=== DATA EXTRACT ===
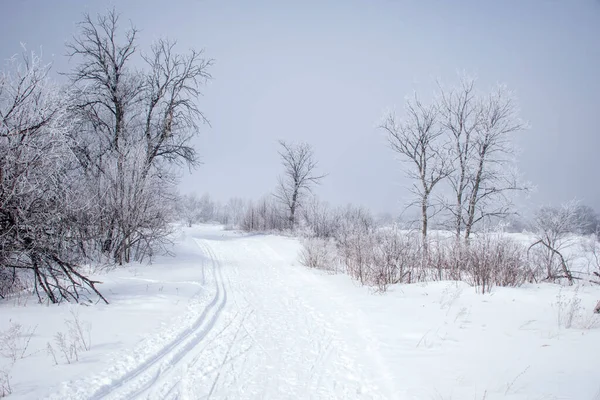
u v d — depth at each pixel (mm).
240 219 54031
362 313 7816
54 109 8242
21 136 7645
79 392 3814
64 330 5750
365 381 4586
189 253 19562
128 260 14617
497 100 17625
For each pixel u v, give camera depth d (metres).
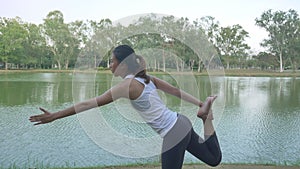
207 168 3.46
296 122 8.43
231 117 9.12
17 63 48.16
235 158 5.04
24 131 6.68
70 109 1.81
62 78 25.88
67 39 38.19
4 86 18.53
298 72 44.53
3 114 9.13
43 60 48.34
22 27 46.12
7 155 5.03
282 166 3.63
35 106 10.92
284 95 16.11
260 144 6.08
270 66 51.53
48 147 5.45
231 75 37.84
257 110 10.70
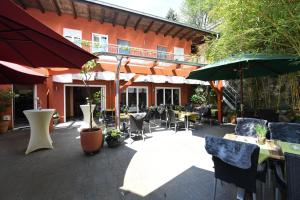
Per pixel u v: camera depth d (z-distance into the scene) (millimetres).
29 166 4090
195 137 6602
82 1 8656
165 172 3723
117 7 9422
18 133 7594
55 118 9273
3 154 4934
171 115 7898
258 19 4176
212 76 5582
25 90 9156
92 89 10930
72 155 4785
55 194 2955
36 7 9328
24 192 3023
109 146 5418
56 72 7094
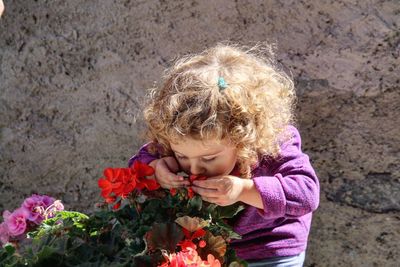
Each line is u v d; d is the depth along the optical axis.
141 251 1.70
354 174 2.41
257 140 1.82
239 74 1.84
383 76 2.34
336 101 2.39
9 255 1.78
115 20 2.52
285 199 1.85
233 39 2.43
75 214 1.90
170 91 1.82
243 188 1.82
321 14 2.36
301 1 2.37
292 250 2.05
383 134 2.37
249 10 2.41
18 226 2.08
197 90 1.76
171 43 2.48
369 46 2.34
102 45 2.54
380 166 2.38
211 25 2.44
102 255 1.71
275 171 1.95
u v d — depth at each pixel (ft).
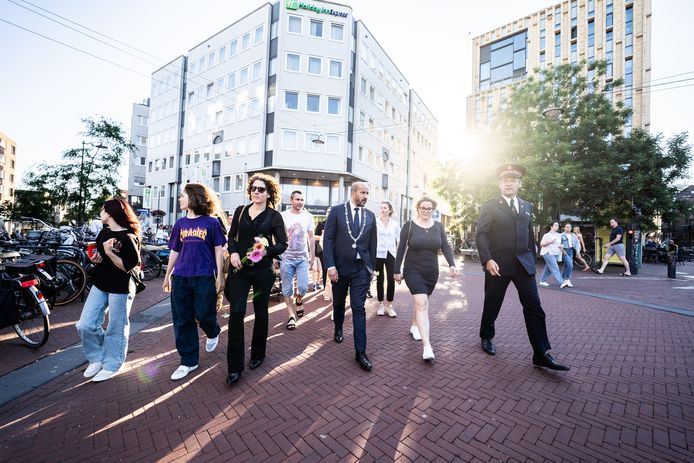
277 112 79.92
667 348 12.97
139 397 8.77
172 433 7.25
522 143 53.67
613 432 7.39
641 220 54.70
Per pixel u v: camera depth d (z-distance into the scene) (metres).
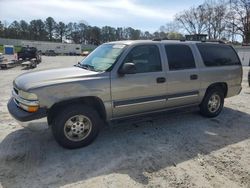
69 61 34.50
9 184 3.26
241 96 8.98
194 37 7.16
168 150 4.30
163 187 3.25
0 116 5.94
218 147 4.48
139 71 4.62
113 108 4.40
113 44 4.98
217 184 3.35
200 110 5.96
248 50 34.56
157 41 4.97
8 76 14.27
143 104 4.71
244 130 5.36
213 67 5.80
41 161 3.84
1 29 105.75
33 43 77.50
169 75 4.96
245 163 3.92
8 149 4.20
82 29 113.94
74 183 3.30
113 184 3.29
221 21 59.50
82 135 4.25
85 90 4.09
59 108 4.11
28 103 3.82
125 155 4.08
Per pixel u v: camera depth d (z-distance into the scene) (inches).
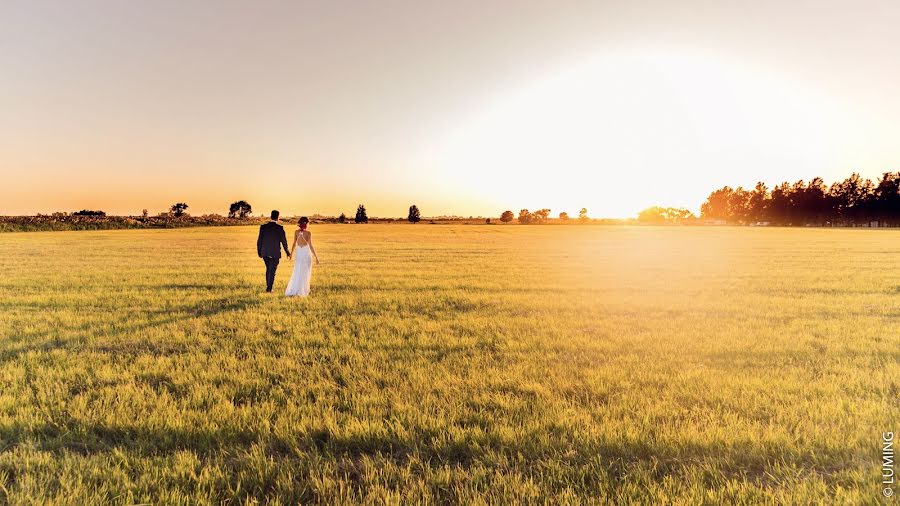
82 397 191.8
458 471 137.6
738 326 344.2
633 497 125.9
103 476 135.9
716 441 154.2
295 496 127.3
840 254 1201.4
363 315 382.0
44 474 136.7
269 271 518.0
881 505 120.5
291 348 273.4
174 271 721.0
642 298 481.7
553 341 289.9
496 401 188.5
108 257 981.8
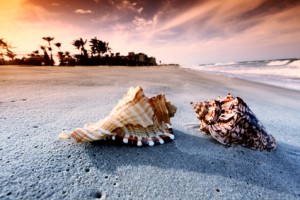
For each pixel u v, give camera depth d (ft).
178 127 0.70
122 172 0.40
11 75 1.80
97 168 0.41
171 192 0.36
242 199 0.37
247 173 0.45
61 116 0.69
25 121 0.61
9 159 0.40
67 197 0.32
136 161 0.45
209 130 0.59
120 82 1.72
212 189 0.38
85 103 0.89
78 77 1.91
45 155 0.42
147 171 0.42
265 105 1.24
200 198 0.36
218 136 0.57
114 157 0.45
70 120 0.66
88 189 0.35
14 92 1.01
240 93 1.69
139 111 0.51
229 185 0.40
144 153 0.49
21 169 0.37
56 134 0.54
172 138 0.57
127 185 0.37
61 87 1.25
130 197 0.34
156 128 0.56
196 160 0.48
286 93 1.86
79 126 0.61
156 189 0.37
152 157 0.47
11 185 0.33
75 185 0.35
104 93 1.13
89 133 0.47
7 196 0.30
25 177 0.35
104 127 0.48
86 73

=== TASK DESCRIPTION ===
Without including any pictures, repeat the records above exactly.

=== SOLUTION FOR THIS EXERCISE ===
u v d — depth at each pixel (mm).
240 219 54031
362 313 7816
54 109 8242
21 136 7645
79 392 3814
64 330 5750
365 381 4586
189 253 19562
128 260 14617
497 100 17625
For each pixel u v, give camera depth d (metres).
207 168 3.46
296 122 8.43
231 117 9.12
17 63 48.16
235 158 5.04
24 131 6.68
70 109 1.81
62 78 25.88
67 39 38.19
4 86 18.53
298 72 44.53
3 114 9.13
43 60 48.34
22 27 46.12
7 155 5.03
282 166 3.63
35 106 10.92
284 95 16.11
260 144 6.08
270 66 51.53
48 147 5.45
231 75 37.84
257 110 10.70
Per pixel u v: camera depth d (z-distance into the scene) (millimetres).
29 166 4090
195 137 6602
82 1 8656
165 172 3723
117 7 9422
18 133 7594
55 118 9273
3 154 4934
171 115 7898
258 19 4176
212 76 5582
25 90 9156
92 89 10930
72 155 4785
55 194 2955
36 7 9328
24 192 3023
109 146 5418
56 72 7094
Each line is u v d; d is the depth along the optical axis.
141 251 1.70
354 174 2.41
257 140 1.82
239 74 1.84
383 76 2.34
336 101 2.39
9 255 1.78
115 20 2.52
285 199 1.85
233 39 2.43
75 214 1.90
170 91 1.82
243 188 1.82
321 14 2.36
301 1 2.37
292 250 2.05
383 134 2.37
249 10 2.41
18 226 2.08
197 90 1.76
171 43 2.48
369 46 2.34
102 45 2.54
380 166 2.38
211 25 2.44
102 255 1.71
275 171 1.95
u v d — depth at each pixel (ft).
277 112 79.92
667 348 12.97
139 397 8.77
172 433 7.25
522 143 53.67
613 432 7.39
641 220 54.70
Per pixel u v: camera depth d (z-distance into the scene) (metres).
69 61 34.50
9 184 3.26
241 96 8.98
194 37 7.16
168 150 4.30
163 187 3.25
0 116 5.94
218 147 4.48
139 71 4.62
113 108 4.40
113 44 4.98
217 184 3.35
200 110 5.96
248 50 34.56
157 41 4.97
8 76 14.27
143 104 4.71
244 130 5.36
213 67 5.80
41 161 3.84
1 29 105.75
33 43 77.50
169 75 4.96
245 163 3.92
8 149 4.20
82 29 113.94
74 183 3.30
113 184 3.29
221 21 59.50
82 135 4.25
85 90 4.09
59 108 4.11
28 103 3.82
125 155 4.08
Per pixel u v: camera depth d (z-distance into the scene) (inches).
82 397 191.8
458 471 137.6
738 326 344.2
633 497 125.9
103 476 135.9
716 441 154.2
295 496 127.3
840 254 1201.4
363 315 382.0
44 474 136.7
269 271 518.0
881 505 120.5
291 348 273.4
174 271 721.0
642 298 481.7
553 341 289.9
496 401 188.5
108 257 981.8
For each pixel u v, give camera depth d (ft).
178 127 0.70
122 172 0.40
11 75 1.80
97 168 0.41
171 192 0.36
242 199 0.37
247 173 0.45
61 116 0.69
25 121 0.61
9 159 0.40
67 197 0.32
136 161 0.45
209 130 0.59
120 82 1.72
212 189 0.38
85 103 0.89
78 77 1.91
45 155 0.42
147 171 0.42
265 105 1.24
200 198 0.36
218 136 0.57
114 157 0.45
70 120 0.66
88 189 0.35
14 92 1.01
240 93 1.69
139 111 0.51
229 185 0.40
144 153 0.49
21 169 0.37
56 134 0.54
172 138 0.57
127 185 0.37
61 87 1.25
130 197 0.34
156 128 0.56
196 160 0.48
286 93 1.86
79 126 0.61
156 189 0.37
152 157 0.47
11 185 0.33
75 185 0.35
104 93 1.13
89 133 0.47
7 196 0.30
25 177 0.35
104 127 0.48
86 73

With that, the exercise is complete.